「LGBT理解増進法」について

2023-06-16

LGBT理解増進法」(正式名称「性的指向および性同一性に関する国民の理解増進に関する法律」、616日に参議院本会議にて採決)について、本センター有志は強い懸念を表します。

この法律は、多くの団体・個人、専門家がすでに指摘するように、当初の目的であった「差別の禁止(解消)」を避ける形で「理解の増進」という言葉のもと、むしろ「差別を増進」し、マイノリティを抑圧する法案となっています。
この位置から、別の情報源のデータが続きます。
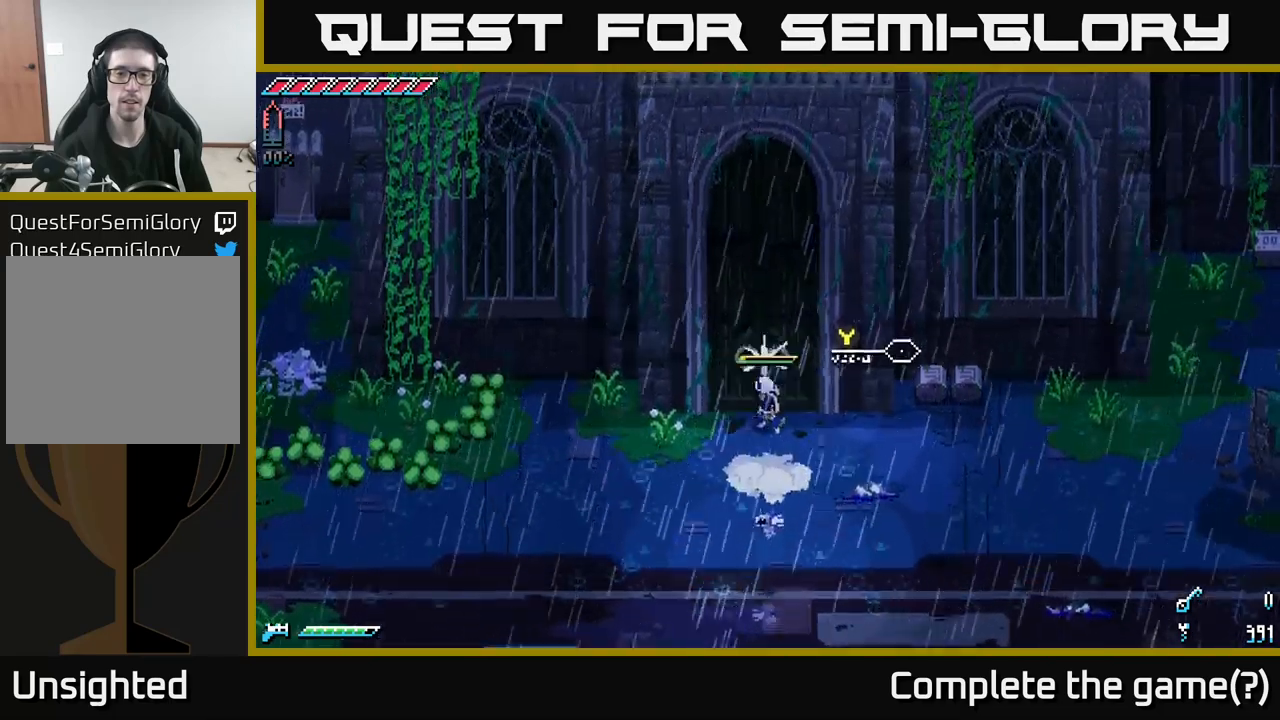
{"buttons": [], "left_stick": "center", "right_stick": "center", "events": [[67, "R2", "up"], [167, "left_stick", "center"]]}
差別の事実を認めることなく相手を「理解」するのを奨励することは、少数民族や特定の人種、障害者などに、多数派と同じ権利、機会、安全な生活を保証せずに「理解」だけ示すのと同様、形骸的なものです。「LGBTへの理解の増進」を最終目的であるかのように言い換えるこの法律は、LGBTQ+の人権をあくまで認めないことを宣言しているとも言え、それゆえ、理解を増進することにもならず、むしろLGBTQ+方がたに対し抑圧的な効果を持ちます。

本センターは、トランス差別、ホモフォビア、その他多様な性に対するあらゆる差別を看過せず、LGBTQの方がた、この法律に反対・懸念を表するすべての方がたに連帯の意を示します。同時に、日本政府が、関連分野における国際規範の要請に応え、世界基準の人権意識への自らの理解を増進し、「差別の禁止(解消)」を明確に掲げ、LGBTQ+の権利を護る法律の制定へと進むことを強く希望します。